In 2017 and 2018, the Sweden–South Asia Media Project carried out several activities.

2018

 

Pop-Up Newsroom project

Pop-up newsroom
Students from three different universities worked together at a pop-up newsroom in Stockholm.

For the Swedish and Indian election, Vibodh Parthasarathi and Andreas Mattsson initiated a pop-up newsroom project and participated in several events to bring together scholars, practitioners and media representatives. The results were published in The Conversation and in the IIC Quarterly.

Panel talk: Citizen Journalism @ The Conference in Malmö

Citizen journalism

On September 1, Andreas Mattsson participated in a panel talk about citizen journalism where he shared some results from the Sweden-South Asia Media Project.

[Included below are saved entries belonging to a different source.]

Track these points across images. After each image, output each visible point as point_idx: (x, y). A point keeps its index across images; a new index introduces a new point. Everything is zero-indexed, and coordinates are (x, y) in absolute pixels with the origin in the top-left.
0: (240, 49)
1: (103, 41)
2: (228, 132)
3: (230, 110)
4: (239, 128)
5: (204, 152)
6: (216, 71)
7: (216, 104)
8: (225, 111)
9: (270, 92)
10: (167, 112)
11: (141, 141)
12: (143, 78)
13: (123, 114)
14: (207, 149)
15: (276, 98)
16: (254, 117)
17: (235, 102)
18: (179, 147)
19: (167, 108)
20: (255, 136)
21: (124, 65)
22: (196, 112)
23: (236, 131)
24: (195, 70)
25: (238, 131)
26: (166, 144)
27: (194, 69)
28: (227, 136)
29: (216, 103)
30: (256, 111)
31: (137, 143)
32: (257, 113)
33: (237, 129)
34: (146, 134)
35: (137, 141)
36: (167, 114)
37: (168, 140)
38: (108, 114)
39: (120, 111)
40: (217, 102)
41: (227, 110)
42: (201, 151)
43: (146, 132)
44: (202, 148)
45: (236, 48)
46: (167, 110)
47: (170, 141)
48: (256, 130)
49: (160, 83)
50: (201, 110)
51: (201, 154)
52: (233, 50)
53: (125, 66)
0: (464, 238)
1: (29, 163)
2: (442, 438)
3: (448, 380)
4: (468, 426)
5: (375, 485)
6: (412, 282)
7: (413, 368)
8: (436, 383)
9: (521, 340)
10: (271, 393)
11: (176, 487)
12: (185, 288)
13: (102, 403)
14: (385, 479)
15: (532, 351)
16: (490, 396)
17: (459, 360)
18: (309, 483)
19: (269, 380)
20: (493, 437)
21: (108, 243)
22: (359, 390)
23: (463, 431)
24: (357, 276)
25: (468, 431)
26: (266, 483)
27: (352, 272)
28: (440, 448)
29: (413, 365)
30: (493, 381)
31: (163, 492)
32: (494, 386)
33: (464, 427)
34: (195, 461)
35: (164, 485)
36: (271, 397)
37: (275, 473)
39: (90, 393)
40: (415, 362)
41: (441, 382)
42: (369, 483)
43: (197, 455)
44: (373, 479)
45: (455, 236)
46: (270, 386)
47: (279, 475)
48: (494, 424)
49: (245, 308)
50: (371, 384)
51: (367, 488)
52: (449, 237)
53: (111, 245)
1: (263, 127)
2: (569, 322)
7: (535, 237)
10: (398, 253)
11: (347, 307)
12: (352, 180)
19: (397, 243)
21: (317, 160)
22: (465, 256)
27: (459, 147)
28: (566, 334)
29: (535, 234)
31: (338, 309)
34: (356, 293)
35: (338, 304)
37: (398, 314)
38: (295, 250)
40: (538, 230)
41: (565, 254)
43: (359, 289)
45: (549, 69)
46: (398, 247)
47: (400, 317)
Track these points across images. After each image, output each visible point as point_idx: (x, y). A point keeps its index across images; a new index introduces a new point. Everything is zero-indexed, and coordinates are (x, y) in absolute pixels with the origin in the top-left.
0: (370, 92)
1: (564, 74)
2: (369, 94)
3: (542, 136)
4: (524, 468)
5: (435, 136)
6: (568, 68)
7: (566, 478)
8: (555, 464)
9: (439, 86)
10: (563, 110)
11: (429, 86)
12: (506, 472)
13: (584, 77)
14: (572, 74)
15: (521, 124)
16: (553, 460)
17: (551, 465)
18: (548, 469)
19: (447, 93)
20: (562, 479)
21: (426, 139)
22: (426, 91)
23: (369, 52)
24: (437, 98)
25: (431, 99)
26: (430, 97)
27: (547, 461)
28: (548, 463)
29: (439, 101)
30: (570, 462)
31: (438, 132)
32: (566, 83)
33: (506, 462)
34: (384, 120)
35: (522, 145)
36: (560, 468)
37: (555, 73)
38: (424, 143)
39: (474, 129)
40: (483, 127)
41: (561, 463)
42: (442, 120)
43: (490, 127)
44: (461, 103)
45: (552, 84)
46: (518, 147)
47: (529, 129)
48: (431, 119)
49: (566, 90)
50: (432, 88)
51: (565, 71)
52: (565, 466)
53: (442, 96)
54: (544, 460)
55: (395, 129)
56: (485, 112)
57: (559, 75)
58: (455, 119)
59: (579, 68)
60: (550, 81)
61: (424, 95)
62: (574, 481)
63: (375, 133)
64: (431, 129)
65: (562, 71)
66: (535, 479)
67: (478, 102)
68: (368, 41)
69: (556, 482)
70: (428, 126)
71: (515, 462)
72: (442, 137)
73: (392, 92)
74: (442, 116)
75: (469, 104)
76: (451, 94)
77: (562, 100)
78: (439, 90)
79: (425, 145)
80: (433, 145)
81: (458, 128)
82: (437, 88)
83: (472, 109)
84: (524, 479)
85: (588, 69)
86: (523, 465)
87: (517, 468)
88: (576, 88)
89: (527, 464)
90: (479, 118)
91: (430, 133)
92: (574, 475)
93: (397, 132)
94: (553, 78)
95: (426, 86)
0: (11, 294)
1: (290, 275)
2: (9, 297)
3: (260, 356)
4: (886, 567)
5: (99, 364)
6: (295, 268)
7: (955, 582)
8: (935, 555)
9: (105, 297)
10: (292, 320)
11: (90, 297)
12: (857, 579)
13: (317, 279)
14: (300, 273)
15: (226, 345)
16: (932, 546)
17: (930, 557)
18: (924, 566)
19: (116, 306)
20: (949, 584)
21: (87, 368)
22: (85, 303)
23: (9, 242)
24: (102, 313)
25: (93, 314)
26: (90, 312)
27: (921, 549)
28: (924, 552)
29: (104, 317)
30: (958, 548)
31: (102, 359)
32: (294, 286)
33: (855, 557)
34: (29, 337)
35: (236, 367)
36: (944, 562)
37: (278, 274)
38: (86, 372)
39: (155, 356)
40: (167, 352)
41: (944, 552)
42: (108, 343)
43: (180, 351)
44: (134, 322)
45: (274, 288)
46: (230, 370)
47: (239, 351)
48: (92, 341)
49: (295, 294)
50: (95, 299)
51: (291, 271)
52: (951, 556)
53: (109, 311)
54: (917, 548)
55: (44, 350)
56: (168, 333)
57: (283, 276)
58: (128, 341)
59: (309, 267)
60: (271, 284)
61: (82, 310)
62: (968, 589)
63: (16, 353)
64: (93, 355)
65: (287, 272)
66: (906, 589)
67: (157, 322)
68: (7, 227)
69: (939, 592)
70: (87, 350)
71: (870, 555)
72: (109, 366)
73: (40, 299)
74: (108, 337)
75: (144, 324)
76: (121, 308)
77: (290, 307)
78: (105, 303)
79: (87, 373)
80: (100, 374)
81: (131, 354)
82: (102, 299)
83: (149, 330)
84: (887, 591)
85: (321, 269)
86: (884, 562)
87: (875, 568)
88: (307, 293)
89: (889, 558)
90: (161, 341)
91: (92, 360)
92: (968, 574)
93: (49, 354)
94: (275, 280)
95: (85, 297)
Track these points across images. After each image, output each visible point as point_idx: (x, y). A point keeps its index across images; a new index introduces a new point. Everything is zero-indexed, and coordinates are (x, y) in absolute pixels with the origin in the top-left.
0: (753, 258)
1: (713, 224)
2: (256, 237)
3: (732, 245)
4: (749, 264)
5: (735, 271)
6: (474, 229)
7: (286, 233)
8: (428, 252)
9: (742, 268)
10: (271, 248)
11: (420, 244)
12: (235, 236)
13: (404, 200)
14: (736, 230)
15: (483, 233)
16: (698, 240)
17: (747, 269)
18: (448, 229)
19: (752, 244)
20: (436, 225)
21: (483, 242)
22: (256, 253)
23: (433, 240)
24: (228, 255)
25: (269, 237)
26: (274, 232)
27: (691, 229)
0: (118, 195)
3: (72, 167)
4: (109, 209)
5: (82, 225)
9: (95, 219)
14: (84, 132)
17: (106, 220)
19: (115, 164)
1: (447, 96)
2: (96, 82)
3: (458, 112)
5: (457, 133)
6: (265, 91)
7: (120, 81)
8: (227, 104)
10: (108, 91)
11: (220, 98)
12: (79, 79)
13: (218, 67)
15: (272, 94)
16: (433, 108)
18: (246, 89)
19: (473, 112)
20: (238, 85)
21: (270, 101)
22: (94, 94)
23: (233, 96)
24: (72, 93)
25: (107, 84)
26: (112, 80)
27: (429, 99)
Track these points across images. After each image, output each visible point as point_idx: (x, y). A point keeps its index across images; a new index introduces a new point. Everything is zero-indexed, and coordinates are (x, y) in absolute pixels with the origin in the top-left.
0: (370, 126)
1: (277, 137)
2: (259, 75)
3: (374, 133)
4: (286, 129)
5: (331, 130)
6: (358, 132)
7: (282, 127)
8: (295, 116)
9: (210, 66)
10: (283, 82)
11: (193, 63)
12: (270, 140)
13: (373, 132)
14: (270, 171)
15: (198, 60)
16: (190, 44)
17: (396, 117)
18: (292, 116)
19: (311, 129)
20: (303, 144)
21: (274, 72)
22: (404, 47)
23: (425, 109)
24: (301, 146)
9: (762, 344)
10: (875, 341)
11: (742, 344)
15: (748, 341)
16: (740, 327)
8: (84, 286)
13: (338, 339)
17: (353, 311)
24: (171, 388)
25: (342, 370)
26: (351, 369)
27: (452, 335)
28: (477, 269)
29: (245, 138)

Workshop on Election Coverage in India

On Friday 27 April, SASNET and School of Journalism hosted a workshop on covering the political election in India with Divya Rajagopal and Vibodh Parthasarathi.  Vibodh Parthasarathi is an Associate Professor (on extraordinary leave 2017-20) at the Centre for Culture, Media & Governance, Jamia Millis Islamia, New Delhi. He is also a founding board member at the Centre for Internet & Society, Bangalore. His main areas of research and teaching are media policy and media business. Divya Rajagopal is an Assistant Editor at the Economic Times newspaper (part of the Times of India group), based in Mumbai. She has previously worked as a broadcast reporter at Bloomberg TV in Mumbai and CNBC TV18 in Chennai. Divya also teaches business and broadcast reporting to media students at Wilson College, Mumbai.

Public lecture on Indian independent documentary

Shweta Kishore
On March 16, SASNET and School of Journalism hosted a public lecture about Indian independent documentary by Dr Shweta Kishore from RMIT University. She s a documentary practitioner and scholar. Alongside completing her PhD in Film and Television Studies from Monash University in 2016, her independent documentary practice focuses on themes of identity, resource allocation and globalisation. She has published in areas of feminist film and video, film festivals, third cinema, media history and documentary ethics. 

Abstract:

The documentary participant is largely a site of anxiety, viewed through the discourse of documentary image ethics and its construction of moral obligations between filmmaker and film participant. My focus on documentary practice rather than mere reception or effects is underpinned by a belief that documentary “publics” are created not only through viewing but also through material contact with the documentary process. From a consideration of the voices and practices of Indian documentary filmmakers and film participants, I will argue that independent documentary can be identified through an emergent “interdependent” reconceptualization of filmmaking that places its functionaries in mutualistic relations. I will outline how the recognition of filmmakers and participants as co-functionaries is formulated through practices like “negotiated consent” based upon the recognition of individual needs, motivations and goals of all those who participate in documentary production.


2017

Student exchange program

Akhila
Andreas Mattsson (Program Director School of Journalism), Akhila Murugan (Former LP-student) and Mia-Marie Hammarlin (Head of Department of Communication and Media)

Akhila Murugan and Rukku Sumaya from Department of Communication and Journalism at University of Kerala in Trivandrum, India, was part of the Linnaeus-Palme exchange program. During the Spring semester they studied at School of Journalism at Lund University. 

Student reporting from Nepal

Swedish journalism student Celia Boltes received a SASA travel grant and traveled to Nepal as part of the course "Journalistic Storytelling" to conduct field work.